YOUR ASSIGNMENT
Given the listing that follows, report all lines in which the string "Ligne" occurs.

WORKING DATA
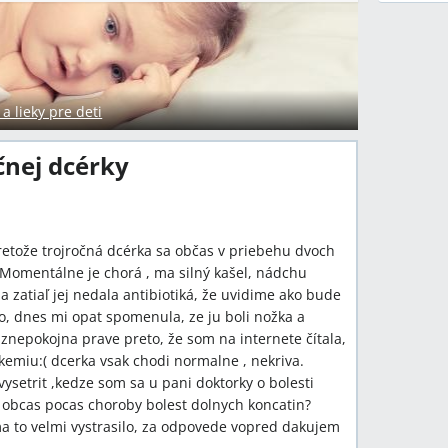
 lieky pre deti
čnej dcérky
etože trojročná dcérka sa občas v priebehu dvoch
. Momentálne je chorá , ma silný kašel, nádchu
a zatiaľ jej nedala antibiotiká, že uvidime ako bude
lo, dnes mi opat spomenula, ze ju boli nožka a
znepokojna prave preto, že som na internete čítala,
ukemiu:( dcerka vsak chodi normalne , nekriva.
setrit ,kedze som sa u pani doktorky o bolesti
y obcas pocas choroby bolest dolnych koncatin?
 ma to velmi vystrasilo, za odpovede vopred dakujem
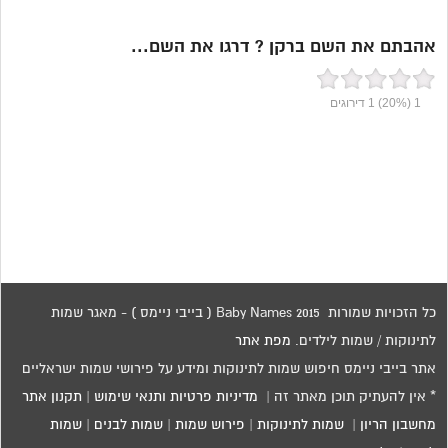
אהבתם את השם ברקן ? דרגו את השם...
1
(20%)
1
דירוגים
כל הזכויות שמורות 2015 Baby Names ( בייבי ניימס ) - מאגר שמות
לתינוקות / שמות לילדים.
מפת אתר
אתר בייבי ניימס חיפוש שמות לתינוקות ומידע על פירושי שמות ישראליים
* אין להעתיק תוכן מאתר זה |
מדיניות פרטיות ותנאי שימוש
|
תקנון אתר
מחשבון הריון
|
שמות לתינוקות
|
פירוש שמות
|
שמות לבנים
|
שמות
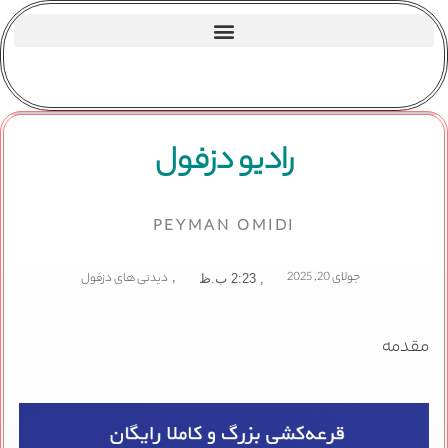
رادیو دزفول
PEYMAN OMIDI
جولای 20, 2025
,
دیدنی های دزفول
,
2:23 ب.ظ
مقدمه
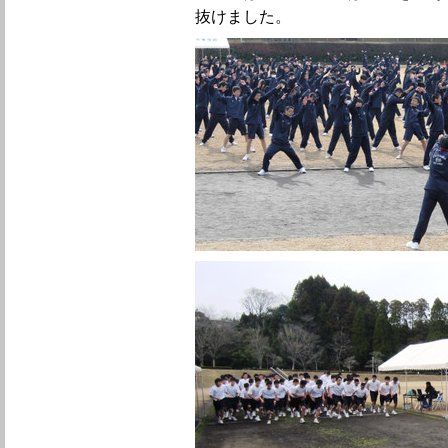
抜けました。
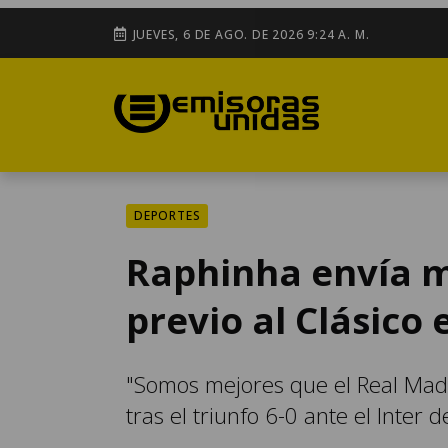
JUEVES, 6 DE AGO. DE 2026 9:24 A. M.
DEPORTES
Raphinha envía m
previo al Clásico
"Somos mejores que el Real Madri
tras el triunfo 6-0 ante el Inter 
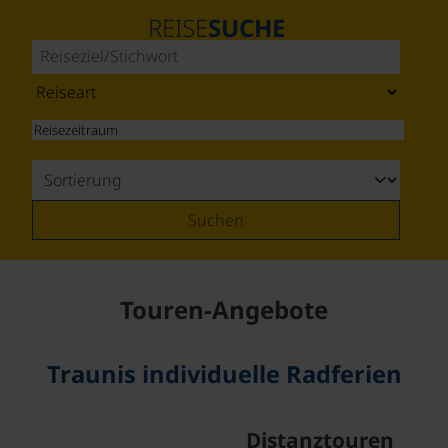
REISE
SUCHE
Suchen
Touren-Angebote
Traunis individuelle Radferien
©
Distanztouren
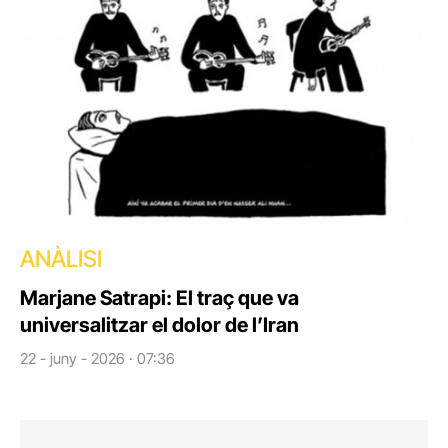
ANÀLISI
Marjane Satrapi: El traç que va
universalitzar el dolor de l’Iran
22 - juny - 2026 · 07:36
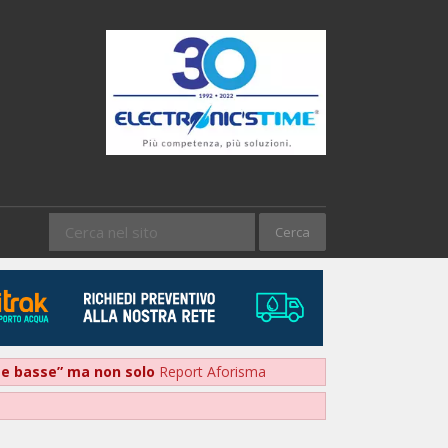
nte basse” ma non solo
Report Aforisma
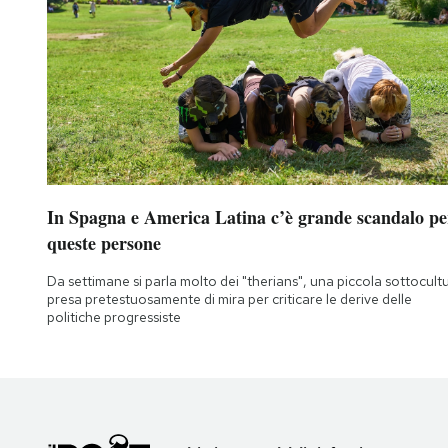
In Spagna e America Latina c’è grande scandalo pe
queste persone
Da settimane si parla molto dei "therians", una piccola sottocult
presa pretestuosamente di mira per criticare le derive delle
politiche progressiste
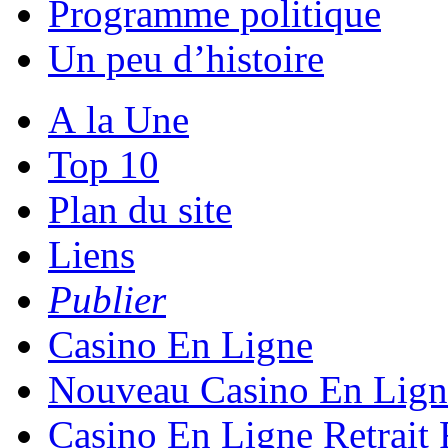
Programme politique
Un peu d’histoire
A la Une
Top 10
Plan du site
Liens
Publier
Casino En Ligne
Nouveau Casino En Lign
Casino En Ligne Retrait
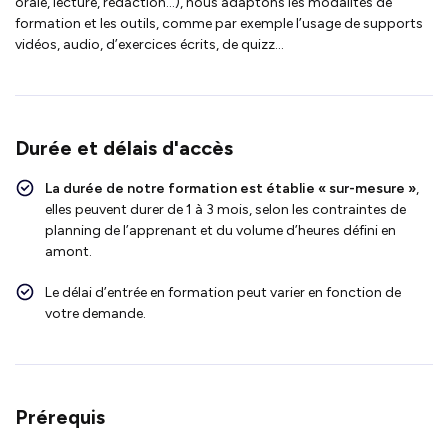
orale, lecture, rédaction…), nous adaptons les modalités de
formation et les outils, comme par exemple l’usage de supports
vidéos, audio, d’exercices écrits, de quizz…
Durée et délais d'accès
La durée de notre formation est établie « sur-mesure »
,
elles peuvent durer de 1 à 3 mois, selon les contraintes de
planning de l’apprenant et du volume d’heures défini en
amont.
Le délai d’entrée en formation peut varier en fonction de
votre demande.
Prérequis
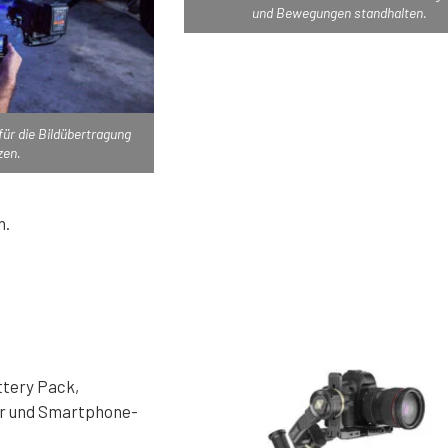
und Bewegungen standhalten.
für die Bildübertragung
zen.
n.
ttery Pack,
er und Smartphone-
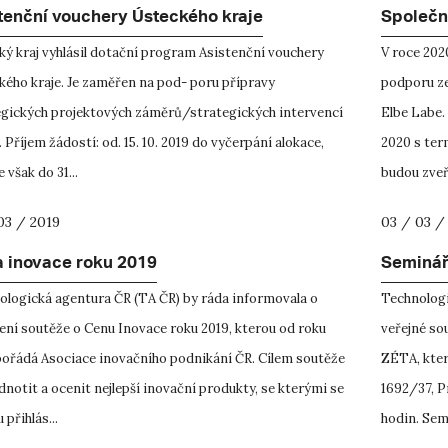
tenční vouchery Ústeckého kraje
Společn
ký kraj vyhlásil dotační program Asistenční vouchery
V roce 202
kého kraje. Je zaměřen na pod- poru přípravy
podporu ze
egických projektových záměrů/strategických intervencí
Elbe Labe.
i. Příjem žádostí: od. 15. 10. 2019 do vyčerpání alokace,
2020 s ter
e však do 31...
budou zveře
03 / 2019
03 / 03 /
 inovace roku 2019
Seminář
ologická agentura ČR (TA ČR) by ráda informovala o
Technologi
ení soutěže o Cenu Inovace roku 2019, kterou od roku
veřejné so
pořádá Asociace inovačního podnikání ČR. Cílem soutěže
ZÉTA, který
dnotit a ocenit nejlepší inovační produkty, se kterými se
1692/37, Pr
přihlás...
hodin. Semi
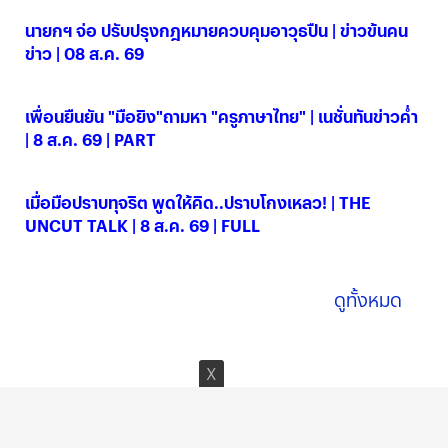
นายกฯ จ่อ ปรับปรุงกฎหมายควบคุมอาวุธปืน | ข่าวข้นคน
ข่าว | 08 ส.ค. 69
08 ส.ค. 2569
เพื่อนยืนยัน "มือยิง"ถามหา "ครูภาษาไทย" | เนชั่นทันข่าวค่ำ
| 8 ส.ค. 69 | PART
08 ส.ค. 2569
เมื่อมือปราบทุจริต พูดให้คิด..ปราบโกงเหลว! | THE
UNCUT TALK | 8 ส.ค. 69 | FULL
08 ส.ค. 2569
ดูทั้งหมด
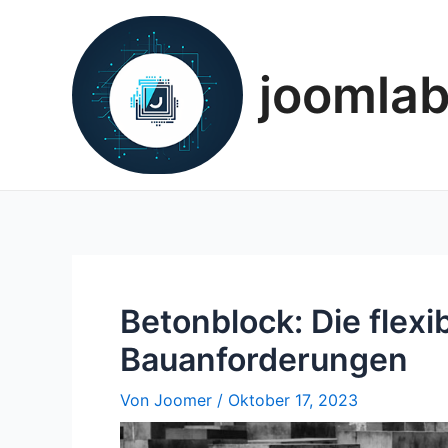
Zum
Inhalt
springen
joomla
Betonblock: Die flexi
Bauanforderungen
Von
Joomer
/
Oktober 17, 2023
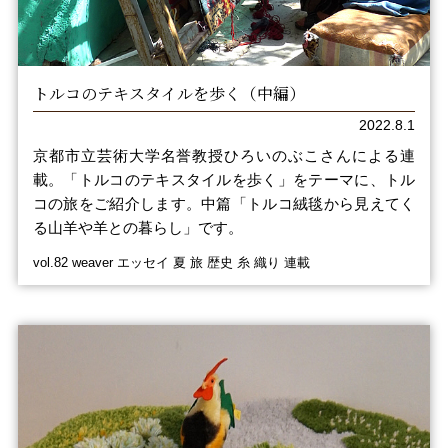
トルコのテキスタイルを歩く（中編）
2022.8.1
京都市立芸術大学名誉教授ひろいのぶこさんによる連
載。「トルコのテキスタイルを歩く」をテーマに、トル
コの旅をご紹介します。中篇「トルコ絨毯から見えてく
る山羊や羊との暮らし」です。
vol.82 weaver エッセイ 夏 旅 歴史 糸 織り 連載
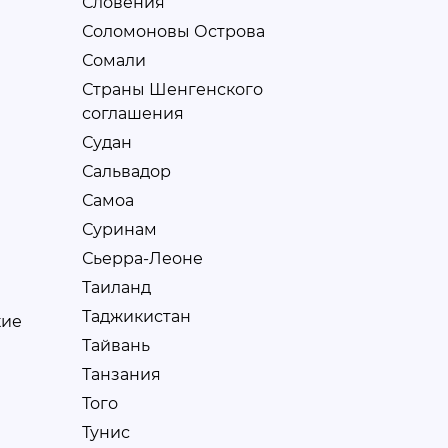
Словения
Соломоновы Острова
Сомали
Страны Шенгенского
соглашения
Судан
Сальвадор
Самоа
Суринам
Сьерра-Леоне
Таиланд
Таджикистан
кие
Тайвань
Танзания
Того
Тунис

ANSWER TO THIS EXERCISE
Casino En Ligne
Casino En Ligne Retrait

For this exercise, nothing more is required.